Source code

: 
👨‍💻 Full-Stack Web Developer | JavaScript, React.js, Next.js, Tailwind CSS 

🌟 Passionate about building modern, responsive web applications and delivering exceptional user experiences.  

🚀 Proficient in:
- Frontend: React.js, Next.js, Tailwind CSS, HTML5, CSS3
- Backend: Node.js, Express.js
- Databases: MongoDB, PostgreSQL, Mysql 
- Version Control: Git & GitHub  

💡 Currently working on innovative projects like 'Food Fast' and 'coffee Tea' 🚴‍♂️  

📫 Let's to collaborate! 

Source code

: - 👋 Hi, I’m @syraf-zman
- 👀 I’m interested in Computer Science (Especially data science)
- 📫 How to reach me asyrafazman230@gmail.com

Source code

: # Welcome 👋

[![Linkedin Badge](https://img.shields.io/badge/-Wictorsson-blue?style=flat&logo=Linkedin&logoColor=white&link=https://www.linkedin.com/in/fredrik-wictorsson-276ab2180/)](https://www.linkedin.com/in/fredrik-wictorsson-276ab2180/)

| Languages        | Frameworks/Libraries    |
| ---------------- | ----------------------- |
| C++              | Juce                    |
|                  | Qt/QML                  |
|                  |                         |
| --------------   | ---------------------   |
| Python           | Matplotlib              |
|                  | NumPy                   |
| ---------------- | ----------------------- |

________________________

Job: Pull out each line of the records above that contains the string "Tailwind", matching case exactly, and copy those lines in their original order.

Result of this exercise:
👨‍💻 Full-Stack Web Developer | JavaScript, React.js, Next.js, Tailwind CSS 
- Frontend: React.js, Next.js, Tailwind CSS, HTML5, CSS3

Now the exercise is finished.